We run our website the way we wished the whole internet worked: we provide high quality original content with no ads. We are funded solely by your direct support. Please consider supporting this project.

DNA

The One True Source

In the weeks to come, I’d like to share some thoughts on each of the nine convictions (expressed in A ReKnew Manifesto) that ReKnew seeks to promote. The ReKnew team is convinced that this “Manifesto” articulates aspects of the Kingdom that were largely neglected or misconstrued in traditional Christianity, but that will characterize the new Kingdom movement that God is now raising up around the globe. Along with our other posts, our plan is to discuss one of these core convictions each week for the next several weeks.

For reasons that will become clear below, the first core conviction expressed in the “Manifesto” is by far and away the most important. It concerns our source of LIFE – meaning our core sense of identity, worth, significance, and security. (To distinguish this LIFE from mere biological “life,” I’ll capitalize it.) All these aspects of our sense of self factor into our feeling “fully alive.” Our conviction is that, in contrast to all other animals that are for the most part satisfied with biological life, humans have an inbuilt desperate hunger to experience this deeper kind of LIFE.

People experience the absence of LIFE in a variety of ways. Some experience it as a gnawing sense of alienation, futility, fatigue, boredom, or depression. Others experience it as a sort of pervasive anxiety or even terror residing just beneath the surface of their consciousness. People typically associate this existential pain with something in their environment or in some aspect of their circumstances. They sincerely believe that the reason they are depressed or anxious, for example, is because of things such as their precarious job, their difficult marriage, their inconsiderate friends, or their poor health. Or they may blame their inner pervasive pain on the fact that no one appreciates them, on the tragedy that happened to them, on a loved one, or on the fact that they were raised by emotionally detached parents. “If only my circumstances were different,” they tell themselves, “then I’d be happy and full of life.”

[Dataset entries]
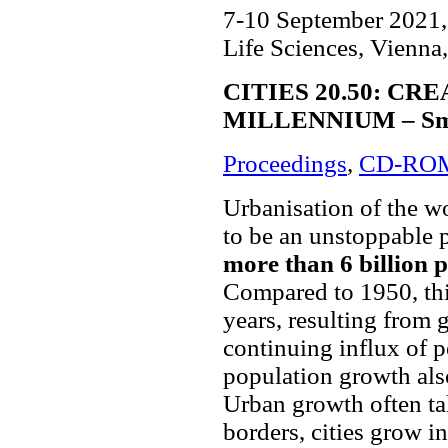
7-10 September 2021, 
Life Sciences, Vienna,
CITIES 20.50: CR
MILLENNIUM – Smart
Proceedings
,
CD-RO
Urbanisation of the w
to be an unstoppable p
more than 6 billion pe
Compared to 1950, this
years, resulting from 
continuing influx of p
population growth als
Urban growth often ta
borders, cities grow in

Work request 1:
Answer these questions from the post on the source of LIFE:
(a) How many convictions does A ReKnew Manifesto express?
(b) Why does the author capitalize the word LIFE?
(c) With what do people typically associate their existential pain?
Work request 2: Continue the post on the source of LIFE from its final sentence.
The records come from a separate source and are unrelated to the post on the source of LIFE.

Answer section 1:
(a) Nine.
(b) To distinguish it from mere biological "life."
(c) With something in their environment or in some aspect of their circumstances.

Answer section 2:
It’s an illusion. While unfortunate circumstances can certainly bring about pain, they are not the cause of this pain. As Kierkegaard so profoundly observed (especially in Sickness Unto Death), the existential angst that permeates our inner being is rather due to our estrangement from our ultimate ground of being. We sense that we are alienated from the One who created us and who sustains us moment-by-moment. We are misaligned with the One who alone can fill us with the fullness of life he created us to enjoy. All sin in our life and all evil that humans afflict on one another is ultimately the result of humans acting out of this relentless pain in the core of our being.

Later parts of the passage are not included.